Julio Trujillo

Milagros del Quijote

ENTREPARÉNTESIS

*Esta columna expresa el punto de vista de su autor, no necesariamente de La Razón.
*Esta columna expresa el punto de vista de su autor, no necesariamente de La Razón.
Por:

Murió Francisco Rico, especialista de la literatura del Siglo de Oro español y en particular del Quijote, al que pudo aproximarse con las herramientas del historiador y del filólogo (para ofrecernos datos como éste: “No nos las habemos, ciertamente, con ninguna obra maestra de la tipografía: todo ahí, desde el papel del Monasterio del Paular hasta la letra del texto [una atanasia: a grandes rasgos, una redonda de la prole de Garamond, del cuerpo doce], se mantiene en el nivel medio de la imprenta española de la época, un nivel que sólo cabe calificar de bajo”).

Pero también con el más puro placer de lector común y corriente, siguiendo las apariciones y desapariciones del asno de Sancho Panza con deleite detectivesco, por ejemplo, o entendiendo que, más que una obra escrita, el Quijote es una obra hablada, y que su éxito descomunal (un long seller sostenido durante cuatrocientos años) se debe precisamente a que toda vida, la tuya o la mía, aspira a ser contada (de hecho, nos contamos nuestras vidas), y la de Alonso Quijano es la vida contada por excelencia.
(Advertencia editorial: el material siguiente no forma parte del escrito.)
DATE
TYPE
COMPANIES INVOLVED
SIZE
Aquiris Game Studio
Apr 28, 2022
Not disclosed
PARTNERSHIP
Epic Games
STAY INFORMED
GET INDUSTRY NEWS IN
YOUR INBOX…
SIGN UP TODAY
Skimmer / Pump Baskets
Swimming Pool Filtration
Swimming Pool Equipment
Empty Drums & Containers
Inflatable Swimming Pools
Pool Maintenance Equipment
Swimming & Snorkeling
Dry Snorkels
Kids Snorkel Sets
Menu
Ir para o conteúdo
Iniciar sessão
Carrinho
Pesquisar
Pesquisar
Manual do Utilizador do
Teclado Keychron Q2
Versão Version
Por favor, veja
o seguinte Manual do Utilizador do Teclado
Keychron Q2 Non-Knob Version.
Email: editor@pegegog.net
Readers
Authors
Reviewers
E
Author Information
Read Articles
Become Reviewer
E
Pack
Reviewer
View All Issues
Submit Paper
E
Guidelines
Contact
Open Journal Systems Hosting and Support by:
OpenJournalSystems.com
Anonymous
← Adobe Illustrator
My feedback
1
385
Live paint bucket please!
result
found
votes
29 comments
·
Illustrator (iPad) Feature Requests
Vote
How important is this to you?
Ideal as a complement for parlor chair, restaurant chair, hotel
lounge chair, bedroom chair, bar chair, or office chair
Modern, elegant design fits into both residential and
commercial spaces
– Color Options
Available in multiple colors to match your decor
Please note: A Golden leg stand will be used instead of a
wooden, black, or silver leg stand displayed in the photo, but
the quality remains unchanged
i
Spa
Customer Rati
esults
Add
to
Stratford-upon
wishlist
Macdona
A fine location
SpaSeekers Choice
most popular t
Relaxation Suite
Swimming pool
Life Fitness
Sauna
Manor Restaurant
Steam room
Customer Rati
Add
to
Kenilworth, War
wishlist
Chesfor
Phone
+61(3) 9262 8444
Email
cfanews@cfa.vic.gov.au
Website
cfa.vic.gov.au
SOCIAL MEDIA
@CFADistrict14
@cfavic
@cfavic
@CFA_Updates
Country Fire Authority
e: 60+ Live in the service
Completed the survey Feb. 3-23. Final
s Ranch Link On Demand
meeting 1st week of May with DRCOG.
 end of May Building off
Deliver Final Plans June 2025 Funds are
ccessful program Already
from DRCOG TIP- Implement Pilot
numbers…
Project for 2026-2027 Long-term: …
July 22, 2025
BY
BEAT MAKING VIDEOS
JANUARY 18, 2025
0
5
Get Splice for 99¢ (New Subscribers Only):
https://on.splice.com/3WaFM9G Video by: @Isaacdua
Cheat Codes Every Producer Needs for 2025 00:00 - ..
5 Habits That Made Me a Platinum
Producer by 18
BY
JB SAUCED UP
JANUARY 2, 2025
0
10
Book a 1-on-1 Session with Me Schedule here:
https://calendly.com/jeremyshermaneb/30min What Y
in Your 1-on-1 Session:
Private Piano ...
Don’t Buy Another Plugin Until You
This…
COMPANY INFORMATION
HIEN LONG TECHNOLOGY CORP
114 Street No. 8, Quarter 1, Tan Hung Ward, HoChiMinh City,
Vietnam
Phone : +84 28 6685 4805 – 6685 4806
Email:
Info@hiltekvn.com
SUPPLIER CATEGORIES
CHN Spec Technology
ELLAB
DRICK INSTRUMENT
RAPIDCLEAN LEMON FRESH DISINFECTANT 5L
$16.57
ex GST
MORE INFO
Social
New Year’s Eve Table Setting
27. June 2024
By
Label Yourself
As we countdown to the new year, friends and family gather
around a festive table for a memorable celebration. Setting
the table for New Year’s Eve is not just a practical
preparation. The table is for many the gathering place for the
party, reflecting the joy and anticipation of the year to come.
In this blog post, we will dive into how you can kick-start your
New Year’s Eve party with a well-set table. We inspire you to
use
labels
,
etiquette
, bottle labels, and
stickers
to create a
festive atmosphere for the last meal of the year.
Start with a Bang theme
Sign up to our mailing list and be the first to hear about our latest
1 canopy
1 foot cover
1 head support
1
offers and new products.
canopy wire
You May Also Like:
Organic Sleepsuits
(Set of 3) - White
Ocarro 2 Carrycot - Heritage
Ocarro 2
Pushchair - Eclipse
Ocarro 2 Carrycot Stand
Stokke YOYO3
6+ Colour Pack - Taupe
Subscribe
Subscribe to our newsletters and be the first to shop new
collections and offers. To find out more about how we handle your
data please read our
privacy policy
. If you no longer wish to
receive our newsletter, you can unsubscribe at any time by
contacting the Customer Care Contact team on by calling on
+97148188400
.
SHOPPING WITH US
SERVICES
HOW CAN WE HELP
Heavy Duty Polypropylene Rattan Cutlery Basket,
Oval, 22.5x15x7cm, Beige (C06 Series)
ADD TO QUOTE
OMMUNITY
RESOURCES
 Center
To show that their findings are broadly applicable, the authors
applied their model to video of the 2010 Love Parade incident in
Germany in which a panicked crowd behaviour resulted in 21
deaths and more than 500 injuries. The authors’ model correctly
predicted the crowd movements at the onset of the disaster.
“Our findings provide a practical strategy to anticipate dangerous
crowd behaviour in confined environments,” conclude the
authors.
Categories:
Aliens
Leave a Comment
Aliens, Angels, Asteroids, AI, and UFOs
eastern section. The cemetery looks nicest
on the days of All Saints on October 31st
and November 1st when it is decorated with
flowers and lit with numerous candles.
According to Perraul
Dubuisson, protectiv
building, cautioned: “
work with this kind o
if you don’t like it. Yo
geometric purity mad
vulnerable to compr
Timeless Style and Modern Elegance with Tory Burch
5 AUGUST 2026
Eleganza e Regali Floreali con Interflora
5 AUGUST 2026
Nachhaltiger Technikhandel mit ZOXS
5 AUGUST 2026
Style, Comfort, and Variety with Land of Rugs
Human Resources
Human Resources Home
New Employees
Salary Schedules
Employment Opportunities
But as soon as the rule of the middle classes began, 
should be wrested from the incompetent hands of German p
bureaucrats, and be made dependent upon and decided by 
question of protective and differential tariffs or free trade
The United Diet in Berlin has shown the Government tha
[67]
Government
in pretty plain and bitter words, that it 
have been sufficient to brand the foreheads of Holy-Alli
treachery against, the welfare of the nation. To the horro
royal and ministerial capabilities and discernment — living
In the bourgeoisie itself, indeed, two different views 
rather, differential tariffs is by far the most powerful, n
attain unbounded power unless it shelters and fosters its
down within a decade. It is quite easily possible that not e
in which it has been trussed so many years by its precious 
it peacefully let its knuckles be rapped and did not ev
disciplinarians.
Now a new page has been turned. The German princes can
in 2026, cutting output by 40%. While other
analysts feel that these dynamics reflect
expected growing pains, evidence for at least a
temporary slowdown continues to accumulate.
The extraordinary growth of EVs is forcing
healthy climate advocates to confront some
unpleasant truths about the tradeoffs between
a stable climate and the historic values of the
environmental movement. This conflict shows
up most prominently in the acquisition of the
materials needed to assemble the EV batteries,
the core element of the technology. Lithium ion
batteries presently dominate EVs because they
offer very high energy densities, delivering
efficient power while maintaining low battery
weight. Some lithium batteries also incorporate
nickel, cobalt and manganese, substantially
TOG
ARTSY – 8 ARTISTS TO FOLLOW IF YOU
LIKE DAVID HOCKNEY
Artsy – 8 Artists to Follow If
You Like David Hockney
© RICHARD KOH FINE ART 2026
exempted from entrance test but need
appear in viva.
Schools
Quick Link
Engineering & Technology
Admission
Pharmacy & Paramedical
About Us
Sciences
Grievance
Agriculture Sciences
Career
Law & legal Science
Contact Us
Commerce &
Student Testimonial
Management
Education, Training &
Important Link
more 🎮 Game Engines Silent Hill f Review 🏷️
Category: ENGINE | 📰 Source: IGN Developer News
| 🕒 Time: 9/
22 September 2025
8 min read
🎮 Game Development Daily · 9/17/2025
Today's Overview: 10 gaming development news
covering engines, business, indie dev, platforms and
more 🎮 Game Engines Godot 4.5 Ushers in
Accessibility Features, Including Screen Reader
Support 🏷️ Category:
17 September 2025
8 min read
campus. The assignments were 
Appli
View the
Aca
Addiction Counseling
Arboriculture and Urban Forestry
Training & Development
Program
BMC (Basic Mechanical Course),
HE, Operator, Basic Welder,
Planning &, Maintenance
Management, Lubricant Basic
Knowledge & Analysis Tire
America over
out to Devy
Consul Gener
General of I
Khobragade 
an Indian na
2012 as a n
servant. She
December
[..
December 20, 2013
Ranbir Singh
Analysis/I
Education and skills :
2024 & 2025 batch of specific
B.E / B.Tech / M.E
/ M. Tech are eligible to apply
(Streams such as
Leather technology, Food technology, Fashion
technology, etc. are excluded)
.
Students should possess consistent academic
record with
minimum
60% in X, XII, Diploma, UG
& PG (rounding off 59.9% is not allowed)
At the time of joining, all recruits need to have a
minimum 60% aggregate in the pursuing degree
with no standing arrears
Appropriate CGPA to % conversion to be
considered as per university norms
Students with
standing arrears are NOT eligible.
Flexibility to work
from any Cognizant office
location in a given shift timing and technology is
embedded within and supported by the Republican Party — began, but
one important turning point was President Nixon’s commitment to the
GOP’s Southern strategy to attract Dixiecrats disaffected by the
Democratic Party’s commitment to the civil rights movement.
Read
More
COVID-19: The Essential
La muerte de Rico me sorprendió en el inicio de la que es mi tercera lectura de las andanzas quijotescas, más o menos a la altura del celebérrimo capítulo noveno, en el que leemos con sorpresa que Cervantes adquirió el manuscrito Historia de Don Quijote de la Mancha, escrita por Cide Hamete Benengeli, historiador arábigo en el mercado de Toledo, y que lo mandó traducir a un “morisco aljamiado” que alojó en su casa durante un mes y medio (la paga por tan trascendente trabajo fueron “dos arrobas de pasas y dos fanegas de trigo”). Este malabarismo cervantino hace reflexionar a Borges que “si los caracteres de una ficción pueden ser lectores o espectadores, nosotros, sus lectores o espectadores, podemos ser ficticios”. Ni hablar de la segunda parte del Quijote, a la que todavía no llego, en la que los personajes del libro han leído la primera parte y se convierten en protagonistas y lectores de su propia historia… Es así que, por culpa de Borges, me sentía un poco ficticio (¿quién me escribe?) cuando me enteré de la muerte de Rico, ya un fantasma que alguna vez fuera un lector de lujo de la historia que Cervantes le atribuye a un historiador arábigo.

Con el libro en mis manos (una edición de 1901 sin demasiado valor salvo el sentimental), pude sopesar un milagro que nadie como Rico supo entender: el derrotero de la edición misma del Quijote, desde la escritura del novelista hasta el momento mismo de estar frente a mis ojos: los borradores de Cervantes, la copia puesta en limpio por un amanuense, las revisiones a que después la sometió el autor, los reparos de la censura, la confección material del libro, el trabajo de los tipógrafos, las correcciones y añadidos del propio Cervantes a la segunda y tercera edición, las erratas y variaciones… Una aventura editorial que, de haber conocido o profetizado, Cervantes no hubiera dudado en incluir como un capítulo más en la vida del ingenioso hidalgo. Y tal vez Francisco Rico sería un personaje de esas páginas.